## Excerpt
● ● ● ● ● ● ●

Showing posts with label files. Show all posts
Showing posts with label files. Show all posts

Monday, September 25, 2017

Web services are the new files

Files have been the common element of computing since at least the 1960s. Files existed before disk drives and file systems, as one could put multiple files on a magnetic tape.

MS-DOS used files. Windows used files. OS/2 used files. (Even the p-System used files.)

Files were the unit of data storage. Applications read data from files and wrote data to files. Applications shared data through files. Word processor? Files. Spreadsheet? Files. Editor? Files. Compiler? Files.

The development of databases saw another channel for sharing data. Databases were (and still are) used in specialized applications. Relational databases are good for consistently structured data, and provide transactions to update multiple tables at once. Microsoft hosts its Team Foundation on top of its SQL Server. (Git, in contrast, uses files exclusively.)

Despite the advantages of databases, the main method for storing and sharing data remains files.

Until now. Or in a little while.

Cloud computing and web services are changing the picture. Web services are replacing files. Web services can store data and retrieve data, just as files. But web services are cloud residents; files are for local computing. Using URLs, one can think of a web service as a file with a rather funny name.

● ● ● ● ● ● ●

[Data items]
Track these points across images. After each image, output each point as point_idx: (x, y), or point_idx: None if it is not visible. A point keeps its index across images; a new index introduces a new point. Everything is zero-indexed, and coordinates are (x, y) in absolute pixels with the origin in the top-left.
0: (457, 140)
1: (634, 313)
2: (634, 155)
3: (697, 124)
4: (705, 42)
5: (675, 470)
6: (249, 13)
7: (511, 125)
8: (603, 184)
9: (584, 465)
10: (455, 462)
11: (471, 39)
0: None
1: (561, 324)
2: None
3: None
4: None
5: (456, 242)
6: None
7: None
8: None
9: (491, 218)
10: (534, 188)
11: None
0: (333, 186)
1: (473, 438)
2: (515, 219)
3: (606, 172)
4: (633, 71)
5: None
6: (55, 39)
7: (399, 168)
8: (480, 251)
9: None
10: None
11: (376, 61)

● ● ● ● ● ● ●

## Aim of the exercise
According to the blog post on web services and files, how could files exist before disk drives and file systems? Answer in one to three sentences. These entries were taken from a separate source.

## Expected answer
Files existed before disk drives and file systems because multiple files could be put on a magnetic tape.